Thursday, May 26, 2011

Let the Healing...Begin?

I got back from work today just plain grumpy. I was tired and hungry and the kids seemed to have intentionally been testing my patience. Therefore, grumpy. Got home to the empty apartment I was hoping for so I could sleep and just stew in my grumpiness. Well, then entered discontentment...which may be a red flag that God's wanting to deal with me with something, so I told Him I didn't wanna deal with it and just wanted what I wanted and that was all. Basically, heal me so I can be good enough to stand on my own and finally be worthy of what I really, really want.

Well, sharing that motivation for healing with God is kinda an open door for Him to confront you about what His desire for your healing is, and what actually is at the heart of your desire, beyond the desire of your heart. Naturally, He pointed out my actual desire for deep-rooted, overwhelming intimacy with Him. From there, He spoke to different times in my life where I'd experienced deep hurts, telling the baby, child, adolescent, and young adult that He loves her, and holding her tightly. He took me back to a specific time where some of the cruelest words were ever spoken to me, and then responsibility for the words were never taken, today no one even remembers them except me. The name I was called confirmed things that earlier experiences had already begun to communicate and with that, a lie of my value and identity was cemented.

Nine-year-old Amber Levesque accidentally smashing her sister's finger in a window, making it bleed a lot, being called an "asshole" by her already mostly absent father. No one seemed to notice it wasn't what she'd accidentally done that caused her so many tears, but what was said to her. Writing now, I think I remember a stranger giving me tissues to wipe my eyes, while my dad tended to my sister and my grandparents just sat there beside me, maybe thinking "she should feel remorse for what she did."

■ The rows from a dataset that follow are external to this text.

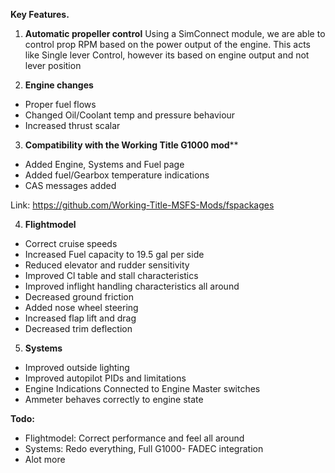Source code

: **Key Features.**

1. **Automatic propeller control** 
Using a SimConnect module, we are able to control prop RPM based on the power output of the engine. This acts like Single lever Control, however its based on engine output and not lever position 

2. **Engine changes** 
* Proper fuel flows 
* Changed Oil/Coolant temp and pressure behaviour
* Increased thrust scalar

3. **Compatibility with the Working Title G1000 mod****
* Added Engine, Systems and Fuel page
* Added fuel/Gearbox temperature indications 
* CAS messages added  

Link:
https://github.com/Working-Title-MSFS-Mods/fspackages
 
4. **Flightmodel**
* Correct cruise speeds
* Increased Fuel capacity to 19.5 gal per side
* Reduced elevator and rudder sensitivity
* Improved Cl table and stall characteristics
* Improved inflight handling characteristics all around
* Decreased ground friction 
* Added nose wheel steering
* Increased flap lift and drag
* Decreased trim deflection

5. **Systems**
* Improved outside lighting
* Improved autopilot PIDs and limitations
* Engine Indications Connected to Engine Master switches
* Ammeter behaves correctly to engine state

**Todo:**
* Flightmodel: Correct performance and feel all around
* Systems: Redo everything, Full G1000- FADEC integration 
* Alot more
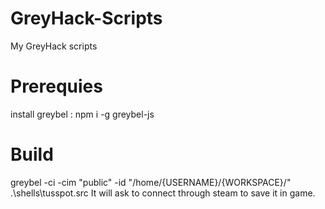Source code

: # GreyHack-Scripts
My GreyHack scripts

# Prerequies
install greybel : npm i -g greybel-js

# Build
greybel -ci -cim "public" -id "/home/{USERNAME}/{WORKSPACE}/" .\shells\tusspot.src
It will ask to connect through steam to save it in game.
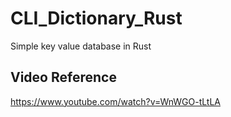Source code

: # CLI_Dictionary_Rust
Simple key value database in Rust

## Video Reference

https://www.youtube.com/watch?v=WnWGO-tLtLA
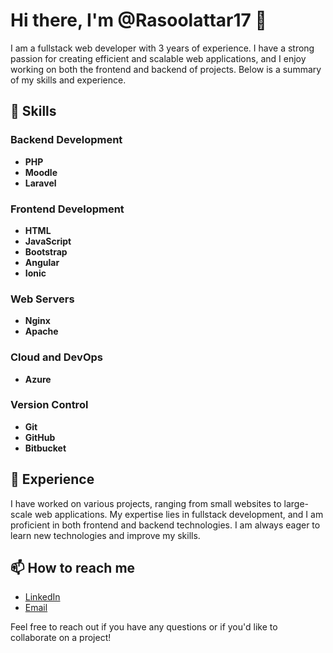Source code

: # Hi there, I'm @Rasoolattar17 👋

I am a fullstack web developer with 3 years of experience. 
I have a strong passion for creating efficient and scalable web applications, 
and I enjoy working on both the frontend and backend of projects. 
Below is a summary of my skills and experience.

## 🚀 Skills

### Backend Development
- **PHP**
- **Moodle**
- **Laravel**

### Frontend Development
- **HTML**
- **JavaScript**
- **Bootstrap**
- **Angular**
- **Ionic**

### Web Servers
- **Nginx**
- **Apache**

### Cloud and DevOps
- **Azure**

### Version Control
- **Git**
- **GitHub**
- **Bitbucket**

## 💼 Experience

I have worked on various projects, ranging from small websites to large-scale web applications. 
My expertise lies in fullstack development, 
and I am proficient in both frontend and backend technologies. 
I am always eager to learn new technologies and improve my skills.

## 📫 How to reach me

- [LinkedIn](https://www.linkedin.com/in/rasoolsab-attar-6648b7179/)
- [Email](mailto:rasoolattar0017@gmail.com)

Feel free to reach out if you have any questions or if you'd like to collaborate on a project!


<!---
Rasoolattar17/Rasoolattar17 is a ✨ special ✨ repository because its `README.md` (this file) appears on your GitHub profile.
You can click the Preview link to take a look at your changes.
--->
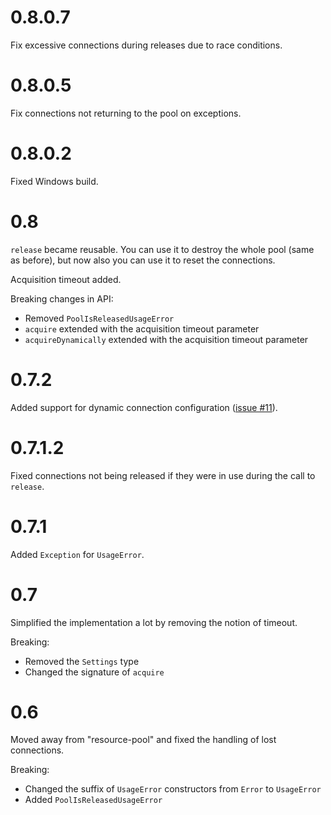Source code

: # 0.8.0.7

Fix excessive connections during releases due to race conditions.

# 0.8.0.5

Fix connections not returning to the pool on exceptions.

# 0.8.0.2

Fixed Windows build.

# 0.8

`release` became reusable. You can use it to destroy the whole pool (same as before), but now also you can use it to reset the connections.

Acquisition timeout added.

Breaking changes in API:

- Removed `PoolIsReleasedUsageError`
- `acquire` extended with the acquisition timeout parameter
- `acquireDynamically` extended with the acquisition timeout parameter

# 0.7.2

Added support for dynamic connection configuration ([issue #11](https://github.com/nikita-volkov/hasql-pool/issues/11)).

# 0.7.1.2

Fixed connections not being released if they were in use during the call to `release`.

# 0.7.1

Added `Exception` for `UsageError`.

# 0.7

Simplified the implementation a lot by removing the notion of timeout.

Breaking:
- Removed the `Settings` type
- Changed the signature of `acquire`

# 0.6

Moved away from "resource-pool" and fixed the handling of lost connections.

Breaking:

- Changed the suffix of `UsageError` constructors from `Error` to `UsageError`
- Added `PoolIsReleasedUsageError`
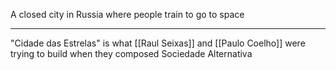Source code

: A closed city in Russia where people train to go to space

---

"Cidade das Estrelas" is what [[Raul Seixas]] and [[Paulo Coelho]] were trying to build when they composed Sociedade Alternativa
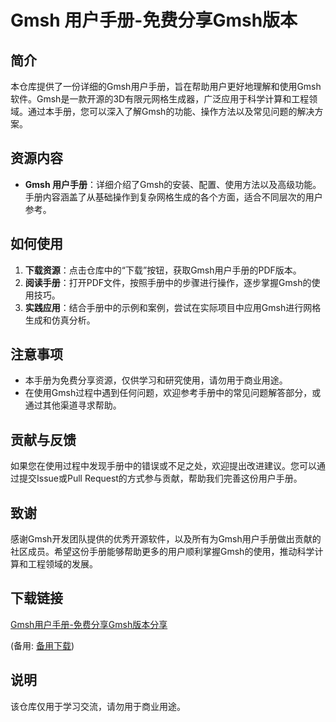 # Gmsh 用户手册-免费分享Gmsh版本

## 简介

本仓库提供了一份详细的Gmsh用户手册，旨在帮助用户更好地理解和使用Gmsh软件。Gmsh是一款开源的3D有限元网格生成器，广泛应用于科学计算和工程领域。通过本手册，您可以深入了解Gmsh的功能、操作方法以及常见问题的解决方案。

## 资源内容

- **Gmsh 用户手册**：详细介绍了Gmsh的安装、配置、使用方法以及高级功能。手册内容涵盖了从基础操作到复杂网格生成的各个方面，适合不同层次的用户参考。

## 如何使用

1. **下载资源**：点击仓库中的“下载”按钮，获取Gmsh用户手册的PDF版本。
2. **阅读手册**：打开PDF文件，按照手册中的步骤进行操作，逐步掌握Gmsh的使用技巧。
3. **实践应用**：结合手册中的示例和案例，尝试在实际项目中应用Gmsh进行网格生成和仿真分析。

## 注意事项

- 本手册为免费分享资源，仅供学习和研究使用，请勿用于商业用途。
- 在使用Gmsh过程中遇到任何问题，欢迎参考手册中的常见问题解答部分，或通过其他渠道寻求帮助。

## 贡献与反馈

如果您在使用过程中发现手册中的错误或不足之处，欢迎提出改进建议。您可以通过提交Issue或Pull Request的方式参与贡献，帮助我们完善这份用户手册。

## 致谢

感谢Gmsh开发团队提供的优秀开源软件，以及所有为Gmsh用户手册做出贡献的社区成员。希望这份手册能够帮助更多的用户顺利掌握Gmsh的使用，推动科学计算和工程领域的发展。

## 下载链接
[Gmsh用户手册-免费分享Gmsh版本分享](https://pan.quark.cn/s/e4b44d519742) 

(备用: [备用下载](https://pan.baidu.com/s/1j-fA5dsldIoa2l8TAXp85w?pwd=1234))

## 说明

该仓库仅用于学习交流，请勿用于商业用途。
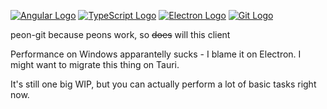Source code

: [![Angular Logo](https://www.vectorlogo.zone/logos/angular/angular-icon.svg)](https://angular.io/) [![TypeScript Logo](https://www.vectorlogo.zone/logos/typescriptlang/typescriptlang-icon.svg)](https://www.typescriptlang.org/) [![Electron Logo](https://www.vectorlogo.zone/logos/electronjs/electronjs-icon.svg)](https://electronjs.org/) [![Git Logo](https://www.vectorlogo.zone/logos/git-scm/git-scm-icon.svg)](https://git-scm.com/)

peon-git because peons work, so ~~does~~ will this client

Performance on Windows apparantelly sucks - I blame it on Electron. I might want to migrate this thing on Tauri.

It's still one big WIP, but you can actually perform a lot of basic tasks right now.

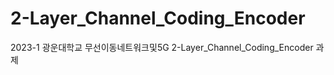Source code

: # 2-Layer_Channel_Coding_Encoder
2023-1 광운대학교 무선이동네트워크및5G 2-Layer_Channel_Coding_Encoder 과제
  
 
 
 
 
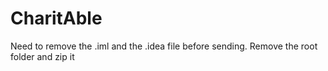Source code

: # CharitAble
Need to remove the .iml and the .idea file before sending.
Remove the root folder and zip it
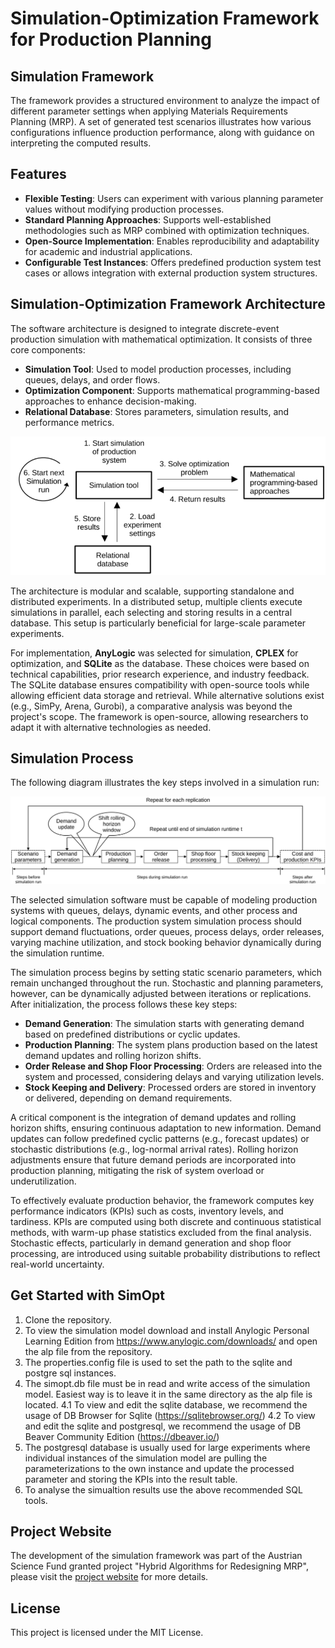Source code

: # Simulation-Optimization Framework for Production Planning

## Simulation Framework
The framework provides a structured environment to analyze the impact of different parameter settings when applying Materials Requirements Planning (MRP). A set of generated test scenarios illustrates how various configurations influence production performance, along with guidance on interpreting the computed results.

## Features
- **Flexible Testing**: Users can experiment with various planning parameter values without modifying production processes.
- **Standard Planning Approaches**: Supports well-established methodologies such as MRP combined with optimization techniques.
- **Open-Source Implementation**: Enables reproducibility and adaptability for academic and industrial applications.
- **Configurable Test Instances**: Offers predefined production system test cases or allows integration with external production system structures.

## Simulation-Optimization Framework Architecture
The software architecture is designed to integrate discrete-event production simulation with mathematical optimization. It consists of three core components:
- **Simulation Tool**: Used to model production processes, including queues, delays, and order flows.
- **Optimization Component**: Supports mathematical programming-based approaches to enhance decision-making.
- **Relational Database**: Stores parameters, simulation results, and performance metrics.

![Simulation Framework Architecture](simulationarchitecture.png)

The architecture is modular and scalable, supporting standalone and distributed experiments. In a distributed setup, multiple clients execute simulations in parallel, each selecting and storing results in a central database. This setup is particularly beneficial for large-scale parameter experiments.

For implementation, **AnyLogic** was selected for simulation, **CPLEX** for optimization, and **SQLite** as the database. These choices were based on technical capabilities, prior research experience, and industry feedback. The SQLite database ensures compatibility with open-source tools while allowing efficient data storage and retrieval. While alternative solutions exist (e.g., SimPy, Arena, Gurobi), a comparative analysis was beyond the project's scope. The framework is open-source, allowing researchers to adapt it with alternative technologies as needed.

## Simulation Process
The following diagram illustrates the key steps involved in a simulation run:

![Simulation Process](simulationprocess.png)

The selected simulation software must be capable of modeling production systems with queues, delays, dynamic events, and other process and logical components. The production system simulation process should support demand fluctuations, order queues, process delays, order releases, varying machine utilization, and stock booking behavior dynamically during the simulation runtime.

The simulation process begins by setting static scenario parameters, which remain unchanged throughout the run. Stochastic and planning parameters, however, can be dynamically adjusted between iterations or replications. After initialization, the process follows these key steps:
- **Demand Generation**: The simulation starts with generating demand based on predefined distributions or cyclic updates.
- **Production Planning**: The system plans production based on the latest demand updates and rolling horizon shifts.
- **Order Release and Shop Floor Processing**: Orders are released into the system and processed, considering delays and varying utilization levels.
- **Stock Keeping and Delivery**: Processed orders are stored in inventory or delivered, depending on demand requirements.

A critical component is the integration of demand updates and rolling horizon shifts, ensuring continuous adaptation to new information. Demand updates can follow predefined cyclic patterns (e.g., forecast updates) or stochastic distributions (e.g., log-normal arrival rates). Rolling horizon adjustments ensure that future demand periods are incorporated into production planning, mitigating the risk of system overload or underutilization.

To effectively evaluate production behavior, the framework computes key performance indicators (KPIs) such as costs, inventory levels, and tardiness. KPIs are computed using both discrete and continuous statistical methods, with warm-up phase statistics excluded from the final analysis. Stochastic effects, particularly in demand generation and shop floor processing, are introduced using suitable probability distributions to reflect real-world uncertainty.

## Get Started with SimOpt
1. Clone the repository.
2. To view the simulation model download and install Anylogic Personal Learning Edition from https://www.anylogic.com/downloads/ and open the alp file from the repository.
3. The properties.config file is used to set the path to the sqlite and postgre sql instances.
4. The simopt.db file must be in read and write access of the simulation model. Easiest way is to leave it in the same directory as the alp file is located.
  4.1 To view and edit the sqlite database, we recommend the usage of DB Browser for Sqlite (https://sqlitebrowser.org/)
  4.2 To view and edit the sqlite and postgresql, we recommend the usage of DB Beaver Community Edition (https://dbeaver.io/)
5. The postgresql database is usually used for large experiments where individual instances of the simulation model are pulling the parameterizations to the own instance and update the processed parameter and storing the KPIs into the result table.
7. To analyse the simualtion results use the above recommended SQL tools.

## Project Website
The development of the simulation framework was part of the Austrian Science Fund granted project "Hybrid Algorithms for Redesigning MRP", please visit the [project website](https://coe-sp.fh-ooe.at/projekte/hybrid-algorithms-for-redesigning-mrp/) for more details.

## License
This project is licensed under the MIT License.

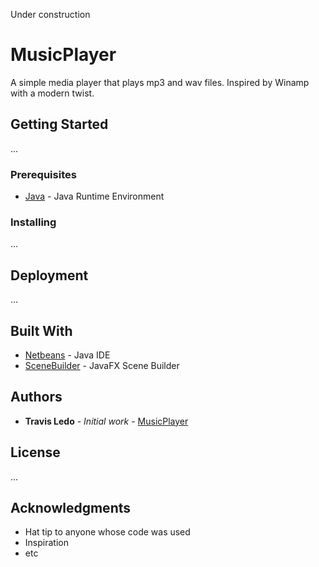 Under construction
# MusicPlayer

A simple media player that plays mp3 and wav files. Inspired by Winamp with a modern twist.

## Getting Started

...

### Prerequisites

* [Java](https://www.java.com) - Java Runtime Environment


### Installing

...


## Deployment

...

## Built With

* [Netbeans](https://netbeans.org/) - Java IDE
* [SceneBuilder](https://gluonhq.com/products/scene-builder/) - JavaFX Scene Builder

## Authors

* **Travis Ledo** - *Initial work* - [MusicPlayer](https://github.com/TravisLedo)


## License

...
## Acknowledgments

* Hat tip to anyone whose code was used
* Inspiration
* etc
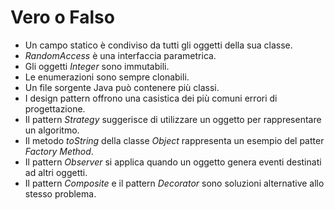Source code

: # Vero o Falso

* Un campo statico è condiviso da tutti gli oggetti della sua classe.
* _RandomAccess_ è una interfaccia parametrica.
* Gli oggetti _Integer_ sono immutabili.
* Le enumerazioni sono sempre clonabili.
* Un file sorgente Java può contenere più classi.
* I design pattern offrono una casistica dei più comuni errori di progettazione.
* Il pattern _Strategy_ suggerisce di utilizzare un oggetto per rappresentare un algoritmo.
* Il metodo _toString_ della classe _Object_ rappresenta un esempio del patter _Factory Method_.
* Il pattern _Observer_ si applica quando un oggetto genera eventi destinati ad altri oggetti.
* Il pattern _Composite_ e il pattern _Decorator_ sono soluzioni alternative allo stesso problema.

To that nine-year-old girl, God said today, "Your dad doesn't know who you are. You are MY child, not his. That is your identity! And in six years, you will know ME and begin to see the depth of my love for you!"

I apologize if this is a bit too much of me exposing my life. Over-sharing helps me fight lies of shame and embarrassment of my past, but I definitely don't want to cause you to stumble. I won't be offended if I end up with absolutely no "followers." After all, my identity isn't found in how much attention I get from you, but what Jesus did to show the depth of His love for me and His calling me Daughter. For not being at LT, God sure is doing a mighty work in my life.